The Daily Telegraph exclusively revealed that Whitall, who was driving from an appointment at a methadone clinic at the time of the accident, also had nine convictions for driving without a licence and that he was well known to police in his home town of Ulladulla, New South Wales, for flouting driving bans.

Yet despite being ruled by the courts as a habitual traffic offender, he was handed back his licence in December 2016. Plenty of commentators, both high-profile and members of the public, have said that it beggars believe that Whitall was in a position to drive at all.

The horror of the Falkholts’ fate means, of course, that politicians are now making the right noises, according to the newspaper.

The Daily Telegraph reports that New South Wales’ opposition leader Luke Foley reckons that the only place for drivers who repeatedly flouted no-drive orders was prison, while the state’s roads minister Melinda Pavey admitted that “everything that the community expects us to do to keep them safe has not worked” in regard to this accident.

Read more: Mother of driver involved in deadly Falkholt family crash speaks out

Experts, meanwhile, have suggested rules such as a ‘three strikes and you’re out’ driving ban for serial offenders, while Michael Gannon, the president of the Australian Medical Association has called more generally on the government to do more to prevent the carnage caused by road accidents.

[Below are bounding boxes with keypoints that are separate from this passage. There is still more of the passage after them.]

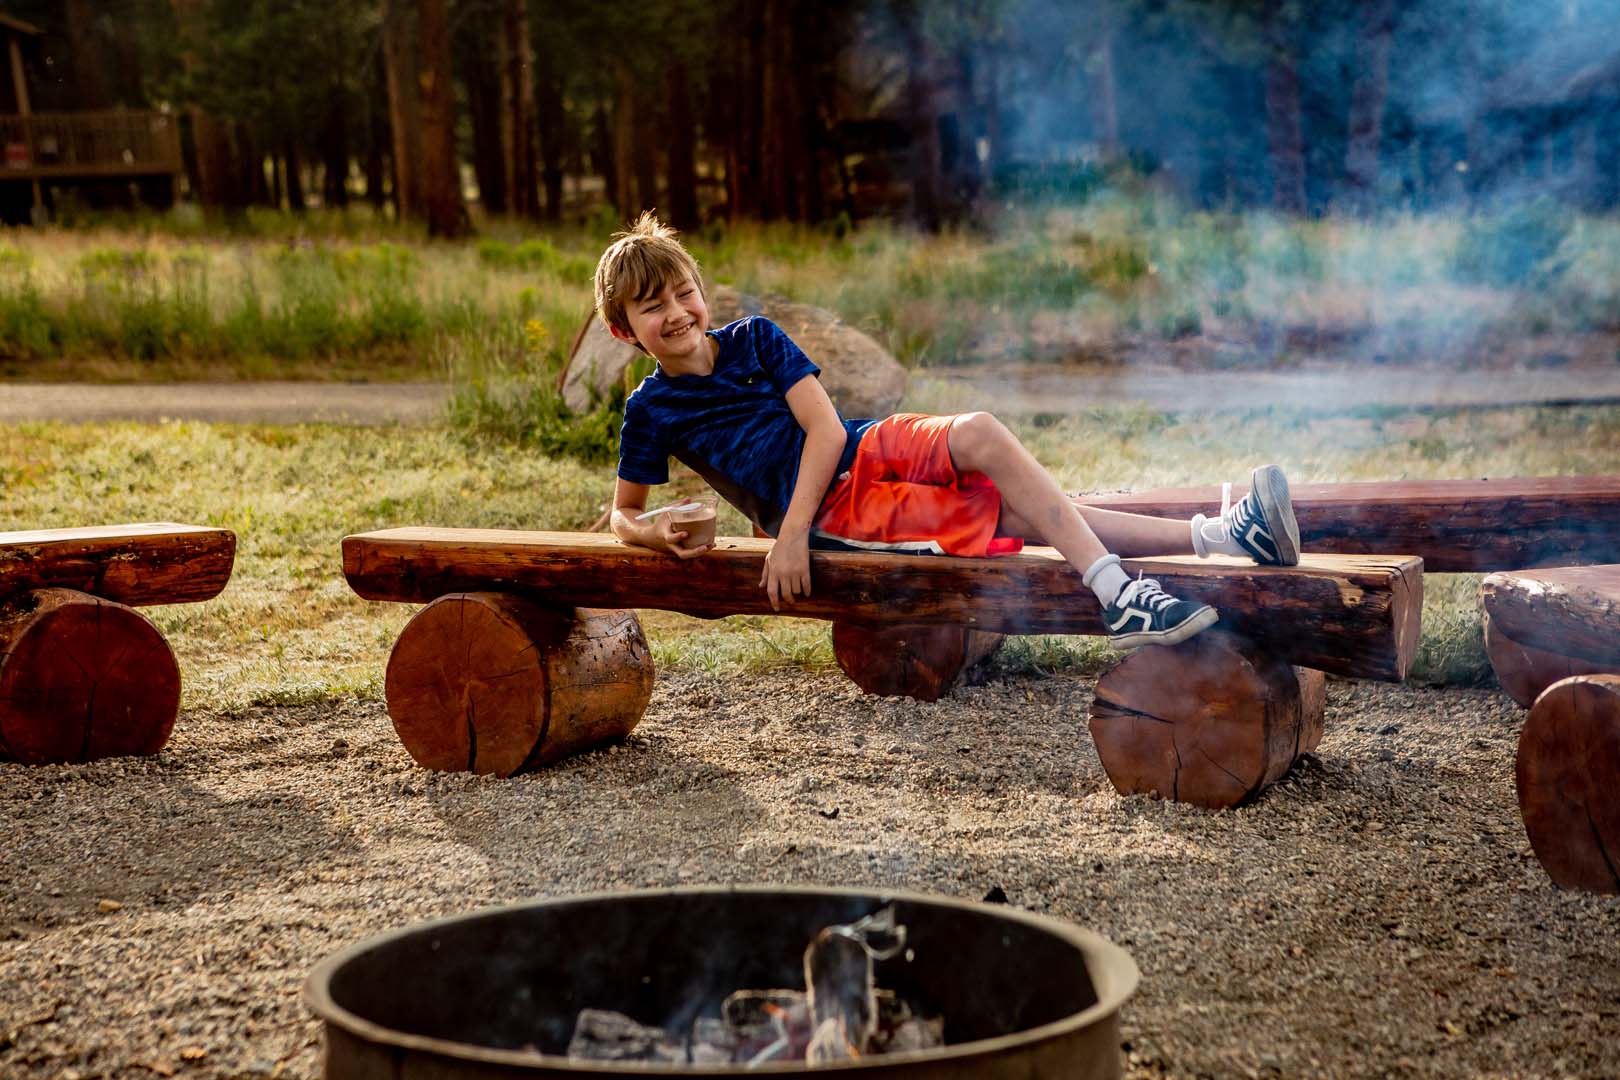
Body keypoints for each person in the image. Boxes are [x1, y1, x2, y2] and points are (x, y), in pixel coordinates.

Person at [594, 213, 1300, 649]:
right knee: (1023, 512)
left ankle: (1151, 578)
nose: (679, 312)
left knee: (984, 432)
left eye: (683, 291)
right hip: (845, 512)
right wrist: (653, 529)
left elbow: (826, 431)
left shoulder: (755, 337)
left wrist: (791, 536)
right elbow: (622, 514)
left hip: (857, 449)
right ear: (625, 331)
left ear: (700, 287)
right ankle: (1194, 553)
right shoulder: (651, 411)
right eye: (653, 308)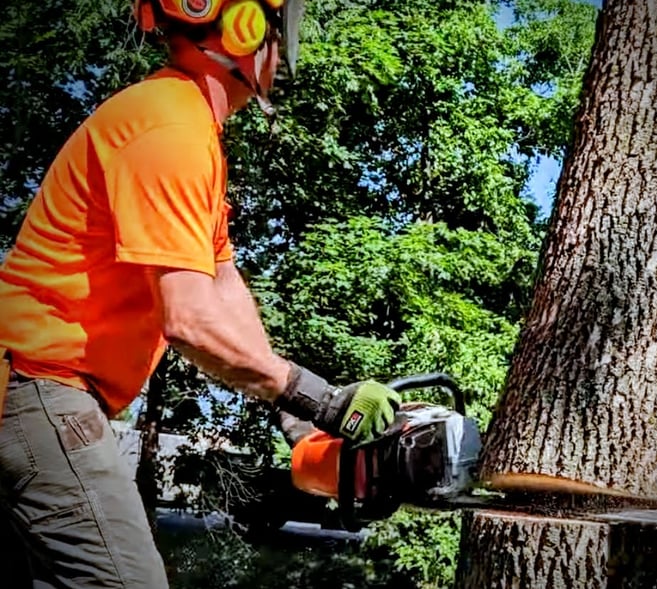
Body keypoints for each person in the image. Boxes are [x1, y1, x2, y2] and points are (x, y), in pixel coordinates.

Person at [0, 0, 401, 586]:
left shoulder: (186, 127)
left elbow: (223, 289)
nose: (283, 50)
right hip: (39, 390)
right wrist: (322, 399)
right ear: (245, 27)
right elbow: (189, 321)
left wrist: (300, 419)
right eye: (278, 28)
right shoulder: (170, 130)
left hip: (42, 391)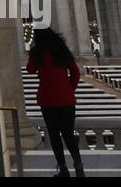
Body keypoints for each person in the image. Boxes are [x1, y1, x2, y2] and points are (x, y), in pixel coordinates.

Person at [27, 26, 85, 177]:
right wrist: (69, 89)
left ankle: (63, 168)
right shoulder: (62, 51)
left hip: (48, 100)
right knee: (68, 134)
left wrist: (33, 52)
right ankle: (78, 163)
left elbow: (30, 69)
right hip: (66, 99)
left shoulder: (38, 53)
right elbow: (76, 73)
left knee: (54, 135)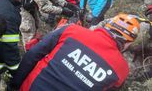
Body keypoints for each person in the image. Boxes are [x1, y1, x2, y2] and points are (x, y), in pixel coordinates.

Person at [10, 13, 141, 90]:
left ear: (107, 26)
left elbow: (33, 54)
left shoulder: (71, 30)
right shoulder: (122, 71)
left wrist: (14, 85)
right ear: (129, 42)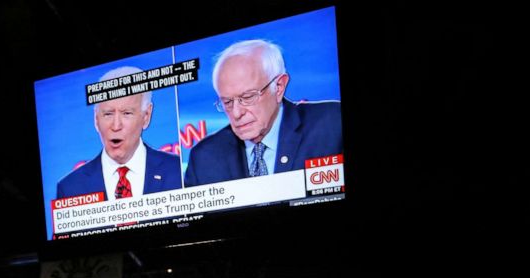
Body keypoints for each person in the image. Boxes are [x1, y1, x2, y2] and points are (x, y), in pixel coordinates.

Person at [184, 39, 343, 187]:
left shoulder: (332, 123)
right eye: (227, 102)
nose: (237, 113)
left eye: (248, 97)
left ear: (279, 87)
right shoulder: (204, 157)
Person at [56, 66, 182, 200]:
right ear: (96, 119)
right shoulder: (70, 189)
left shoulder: (177, 172)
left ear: (146, 116)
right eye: (108, 114)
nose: (116, 126)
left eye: (127, 113)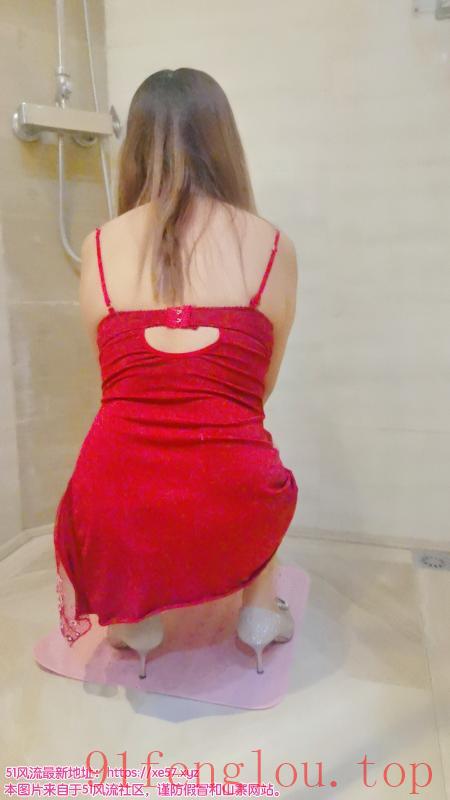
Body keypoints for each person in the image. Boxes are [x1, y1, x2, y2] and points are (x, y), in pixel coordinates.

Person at [53, 67, 299, 680]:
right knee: (254, 462)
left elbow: (117, 386)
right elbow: (257, 393)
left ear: (133, 146)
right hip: (236, 492)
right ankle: (260, 611)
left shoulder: (98, 247)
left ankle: (134, 621)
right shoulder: (272, 246)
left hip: (114, 495)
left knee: (118, 473)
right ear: (223, 140)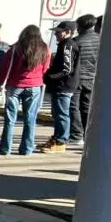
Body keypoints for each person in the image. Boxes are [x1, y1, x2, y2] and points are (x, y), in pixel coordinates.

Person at [0, 24, 50, 156]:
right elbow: (45, 69)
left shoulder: (15, 48)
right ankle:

“We are talking about something that kills over 1,000 people every year,” Gannon said on January 4. “If this was a viral or bacterial infection, there would be yells for new vaccination, for new antibiotics. If we were talking about a chronic disease that costs the community tens of billions of dollars a year in medical costs and lost productivity, there would be a call to act. The AMA is asking for different levels of government to act.”

Yet, instead of strengthening its laws, NSW, where the Falkholt’s accident occurred, scrapped its habitual traffic offender scheme in August 2017, which had allowed the courts to disqualify drivers up to maximum of five years and even for life once they’d accrued three serious driving convictions, because, as Pavey said at the time, it hadn’t worked as a deterrent. Another minister said that the scheme also disproportionately affected disadvantaged and Aboriginal Australians.

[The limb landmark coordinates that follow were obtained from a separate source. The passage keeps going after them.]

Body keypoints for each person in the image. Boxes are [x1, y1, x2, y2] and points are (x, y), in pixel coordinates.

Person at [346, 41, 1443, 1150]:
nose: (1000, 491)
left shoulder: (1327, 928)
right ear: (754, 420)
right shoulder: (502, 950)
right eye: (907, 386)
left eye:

Instead, drivers who can “demonstrate a commitment to lawful behaviour and who have been compliant with their disqualification period for two or four years” can now reapply for a licence, while the police can confiscate number plates or vehicles owned by people who continue to flout driving bans, but the confiscations have a maximum period of just three or six months.

“For those who continue to break the rules, magistrates will continue to have maximum disqualification periods available to them,” Pavey said at the time.

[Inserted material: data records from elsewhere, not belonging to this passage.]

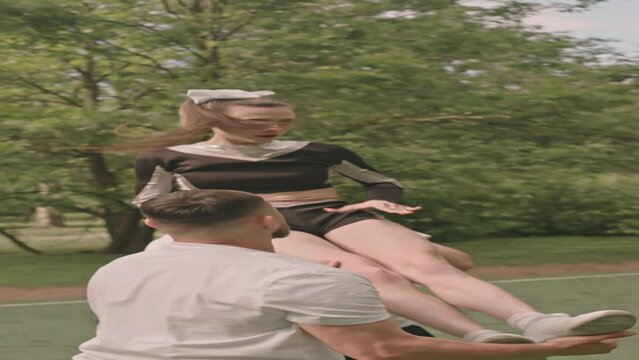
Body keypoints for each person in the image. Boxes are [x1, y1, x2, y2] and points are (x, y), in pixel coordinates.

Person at [131, 89, 636, 343]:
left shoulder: (319, 149)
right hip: (261, 223)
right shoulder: (172, 157)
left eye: (282, 122)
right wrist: (199, 221)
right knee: (372, 275)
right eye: (263, 123)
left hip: (332, 213)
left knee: (430, 266)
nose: (275, 130)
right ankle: (476, 337)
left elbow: (379, 180)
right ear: (216, 120)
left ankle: (538, 323)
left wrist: (375, 200)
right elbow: (147, 204)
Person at [74, 189, 632, 360]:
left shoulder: (116, 271)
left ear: (153, 224)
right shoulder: (311, 279)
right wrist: (542, 352)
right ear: (272, 221)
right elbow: (383, 353)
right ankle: (528, 327)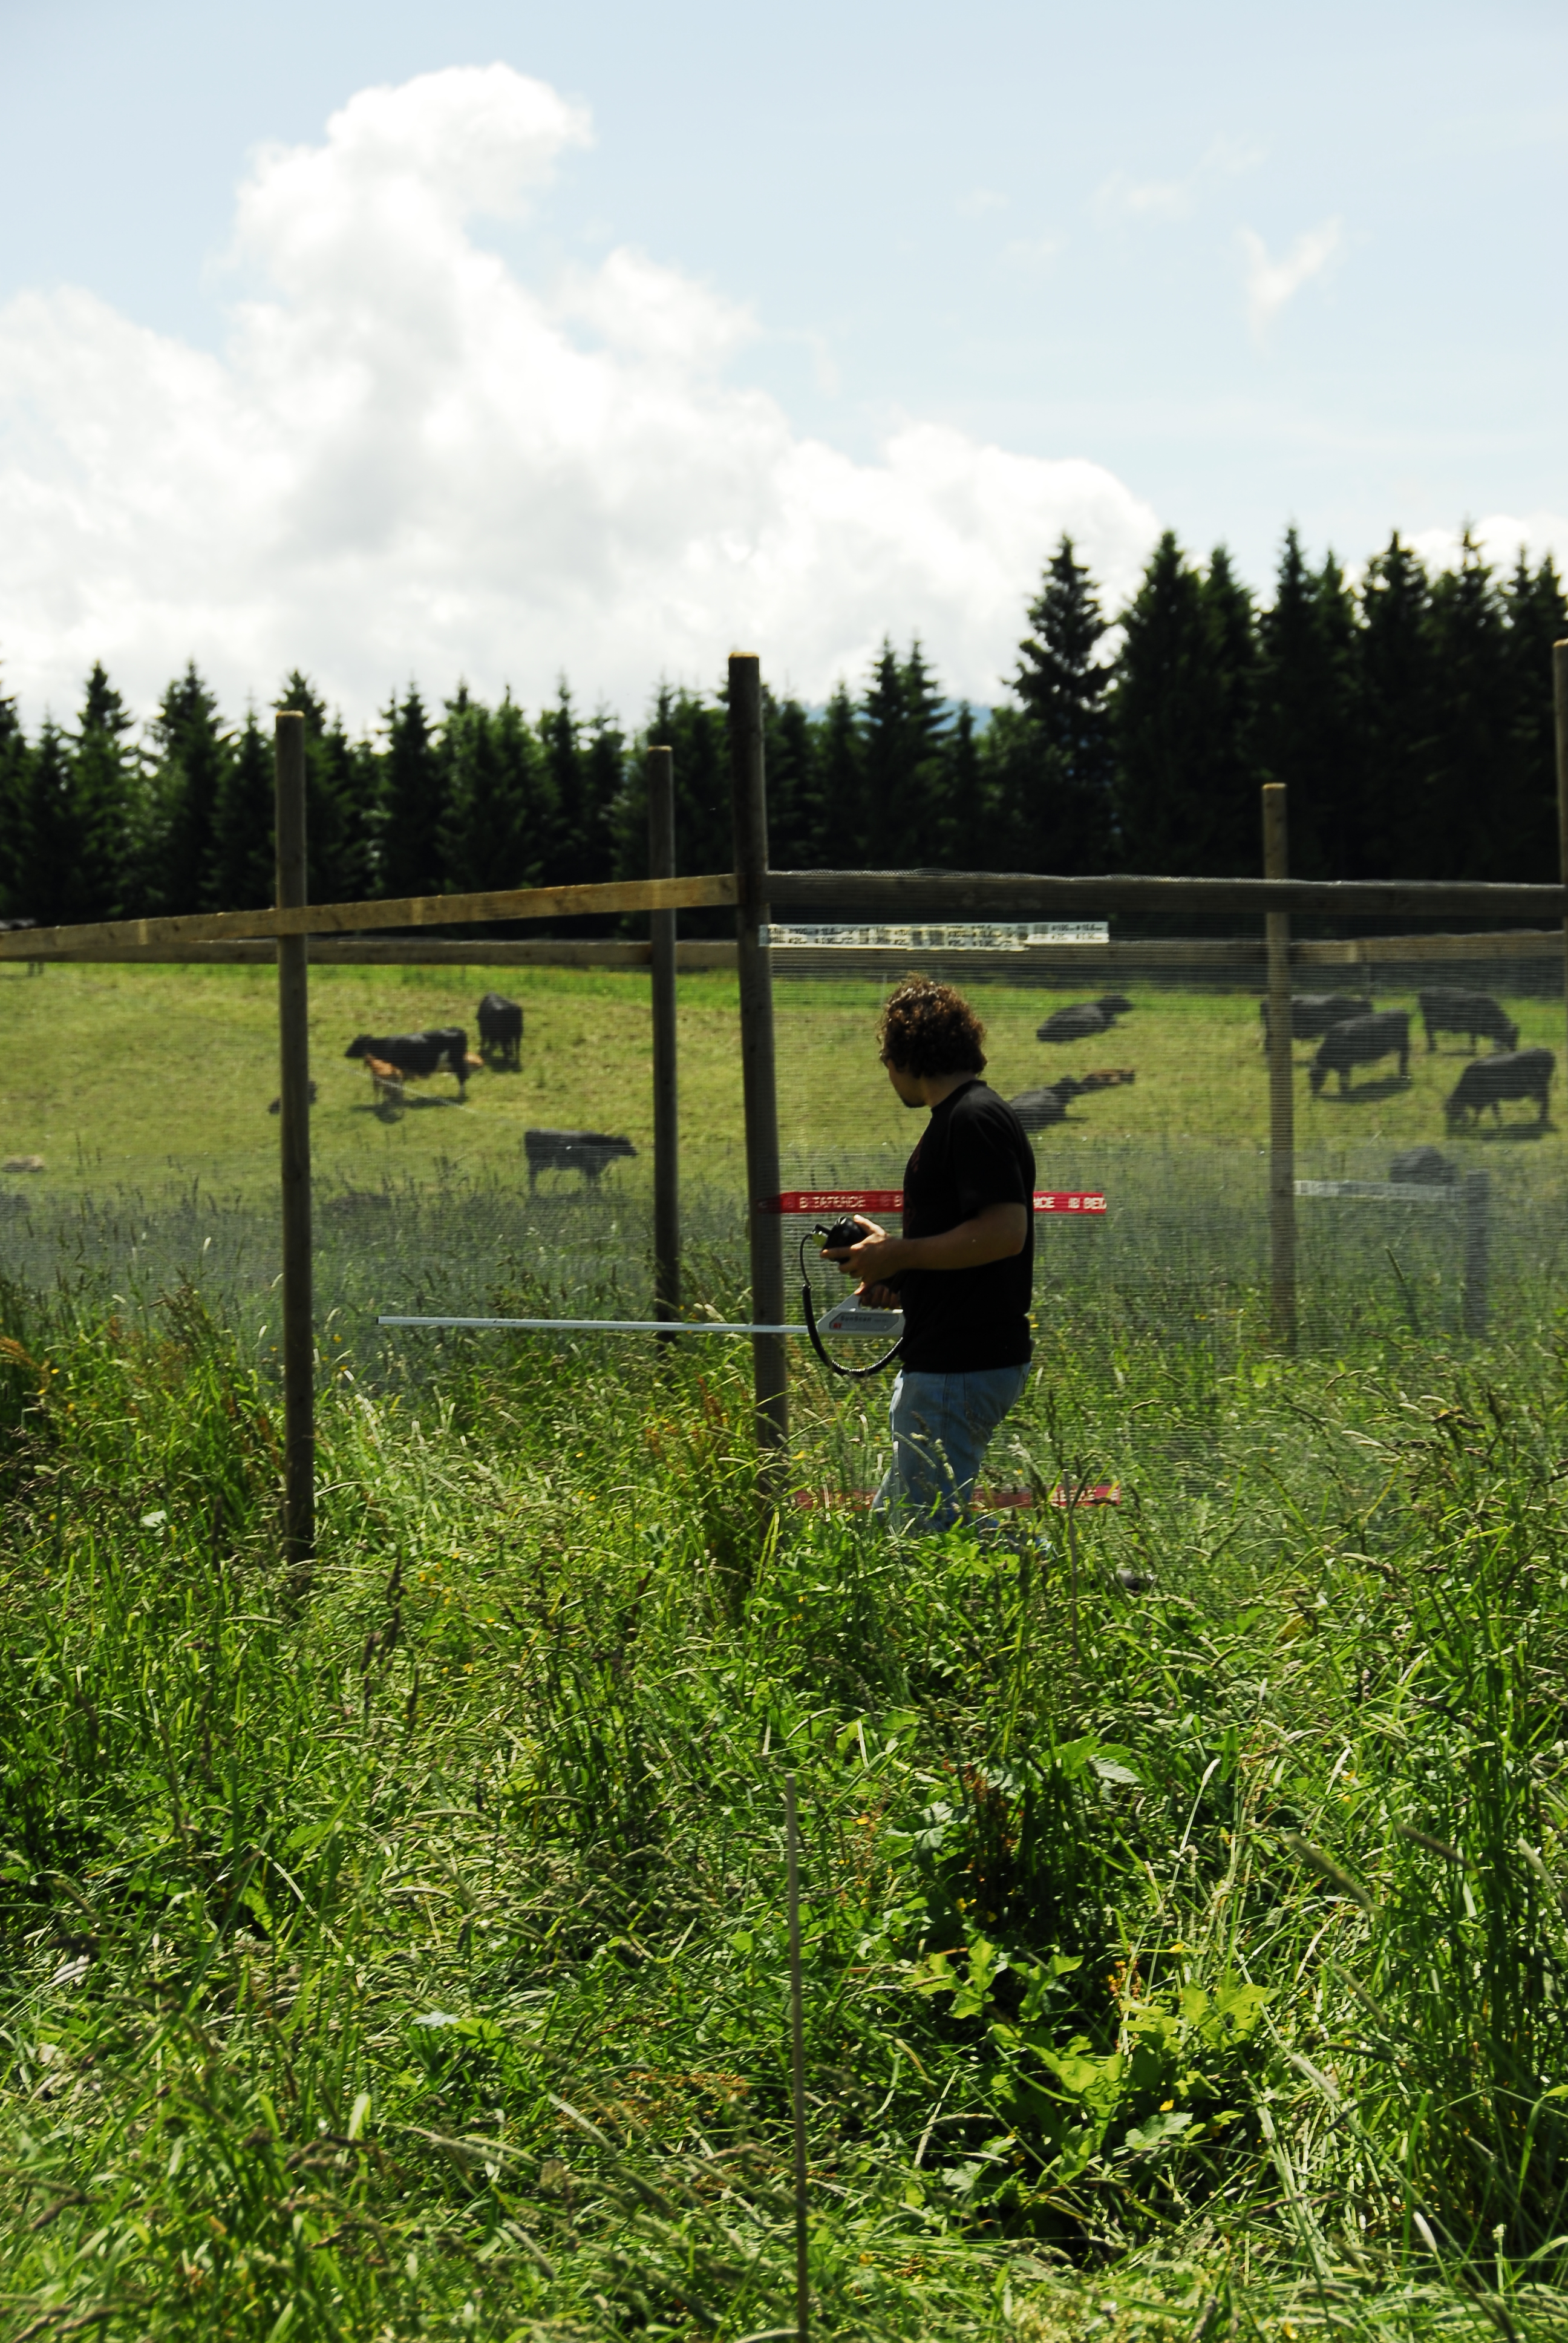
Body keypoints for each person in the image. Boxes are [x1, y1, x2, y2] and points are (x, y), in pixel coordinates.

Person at [825, 975, 1034, 1532]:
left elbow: (1004, 1233)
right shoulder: (959, 1120)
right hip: (947, 1357)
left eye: (885, 1057)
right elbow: (968, 1249)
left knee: (926, 1537)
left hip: (961, 1363)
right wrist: (895, 1266)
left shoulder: (973, 1119)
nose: (885, 1071)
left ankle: (1092, 1587)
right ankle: (1077, 1583)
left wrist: (901, 1253)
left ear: (907, 1055)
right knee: (897, 1531)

The failure of such a scheme to deter serial offenders may lend weight to calls for such offenders to be jailed, thus removing for at least a period their ability to get behind the wheel.

There is, however, the cost to taxpayers to consider if repeat driving offenders are to be jailed more readily. Some may say that we would all consider no cost too high if the Falkholt family were our own beloved flesh and blood. But what’s a reasonable cost cannot be decided on emotion. If anything, the answer may be in how the cost of imprisonment weighs up against the cost of policing driving bans, or the cost to law enforcement and the health sector in dealing with road accidents and their aftermath.

And the longer-term impact of imprisonment would likely have to be a factor in deciding its success – if a prison term does not deter a driver from flouting a driving ban on release (as it clearly did not in Whitall’s case), then is it a viable long-term solution?

How do you think habitual traffic offenders should be dealt with? Do you support more prison sentences, or greater supervision of disqualified drivers? Could tougher laws have prevented the Falkholts’ accident, or will people who’re determined to drive find ways to do so regardless of the law?